Karier Amorim di Manchester United dimulai pada November 2024 setelah klub memutuskan untuk mengakhiri kerja sama dengan Erik ten Hag. Namun, perjalanan pria asal Portugal itu di Inggris tidak berjalan mulus. Ia tercatat hanya mampu meraih 25 kemenangan dari 63 pertandingan di seluruh kompetisi. Statistik menunjukkan rata-rata perolehan poin sebesar 1,23 per pertandingan di liga, yang tercatat sebagai capaian terendah bagi manajer Manchester United di era Premier League.
Selama masa jabatannya, Amorim menghadapi kritik tajam terkait penerapan skema taktik 3-4-3 yang dianggap tidak efektif bagi skuad Setan Merah. Selain itu, kebijakan rotasi pemain yang dinilai minim memberikan kesempatan bagi pemain muda juga menjadi sorotan publik.
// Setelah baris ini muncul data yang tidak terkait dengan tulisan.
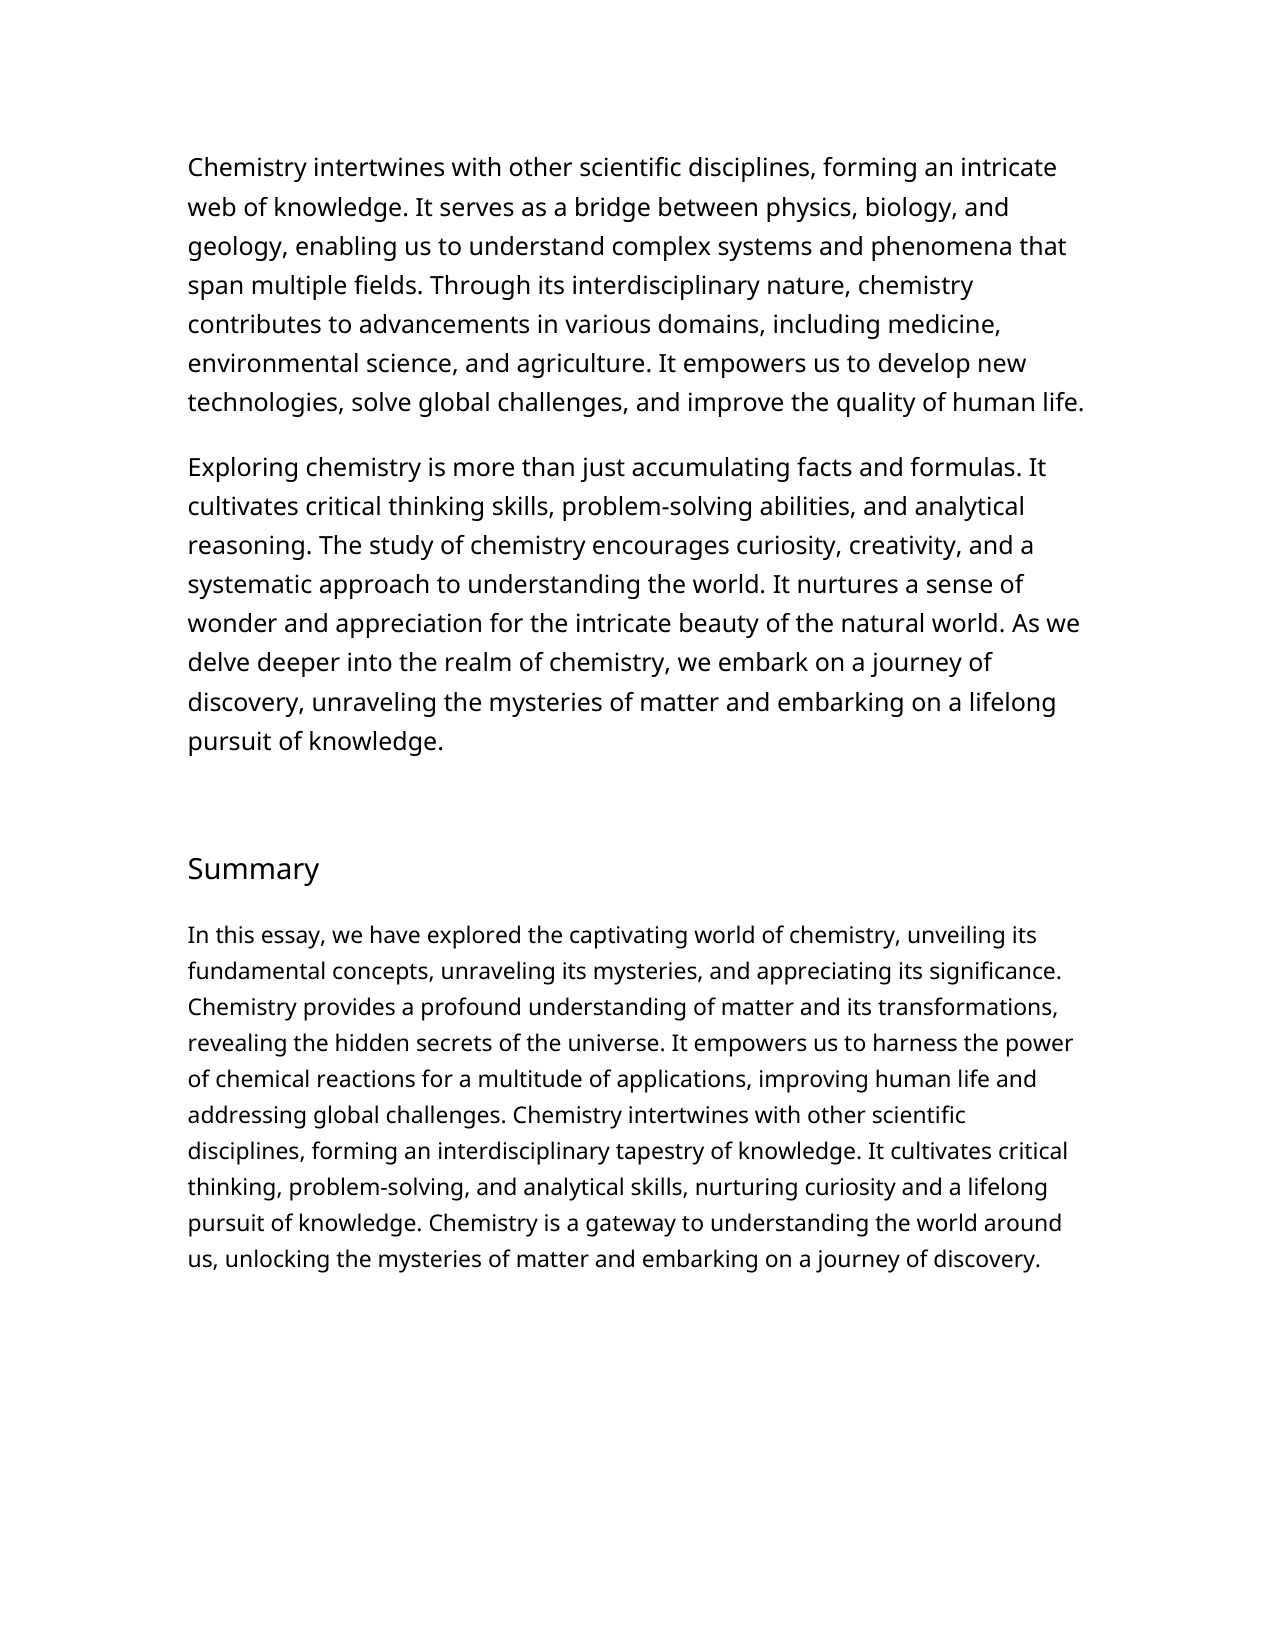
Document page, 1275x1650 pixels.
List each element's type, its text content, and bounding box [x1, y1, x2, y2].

text Summary [187, 848, 1087, 888]
text Chemistry intertwines with other scientific disciplines, forming an intricate web of knowledge. It serves as a bridge between physics, biology, and geology, enabling us to understand complex systems and phenomena that span multiple fields. Through its interdisciplinary nature, chemistry contributes to advancements in various domains, including medicine, environmental science, and agriculture. It empowers us to develop new technologies, solve global challenges, and improve the quality of human life. [187, 150, 1087, 419]
text In this essay, we have explored the captivating world of chemistry, unveiling its fundamental concepts, unraveling its mysteries, and appreciating its significance. Chemistry provides a profound understanding of matter and its transformations, revealing the hidden secrets of the universe. It empowers us to harness the power of chemical reactions for a multitude of applications, improving human life and addressing global challenges. Chemistry intertwines with other scientific disciplines, forming an interdisciplinary tapestry of knowledge. It cultivates critical thinking, problem-solving, and analytical skills, nurturing curiosity and a lifelong pursuit of knowledge. Chemistry is a gateway to understanding the world around us, unlocking the mysteries of matter and embarking on a journey of discovery. [187, 919, 1087, 1274]
text Exploring chemistry is more than just accumulating facts and formulas. It cultivates critical thinking skills, problem-solving abilities, and analytical reasoning. The study of chemistry encourages curiosity, creativity, and a systematic approach to understanding the world. It nurtures a sense of wonder and appreciation for the intricate beauty of the natural world. As we delve deeper into the realm of chemistry, we embark on a journey of discovery, unraveling the mysteries of matter and embarking on a lifelong pursuit of knowledge. [187, 449, 1087, 757]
Performa tim sempat terpuruk hingga finis di peringkat ke-15 pada musim domestik, serta mengalami kekalahan di final Liga Eropa dari Tottenham Hotspur. Meski sempat membawa tim memperbaiki posisi ke peringkat keenam pada musim berikutnya, manajemen Manchester United akhirnya memutuskan untuk berpisah dengan sang pelatih.
Kini, tantangan baru menanti Amorim di Serie A. Ia telah menandatangani kontrak berdurasi tiga tahun bersama AC Milan. Manajemen Rossoneri menaruh harapan besar agar Amorim mampu membangkitkan performa tim yang musim lalu gagal menembus empat besar klasemen, sehingga kehilangan tiket Liga Champions. Kehadiran Amorim diharapkan menjadi solusi taktis bagi Milan untuk kembali bersaing di papan atas kompetisi domestik Italia dan kompetisi Eropa. Bagi Amorim, San Siro menjadi panggung pembuktian untuk memperbaiki reputasinya sebagai juru taktik setelah pengalaman pahit di Inggris.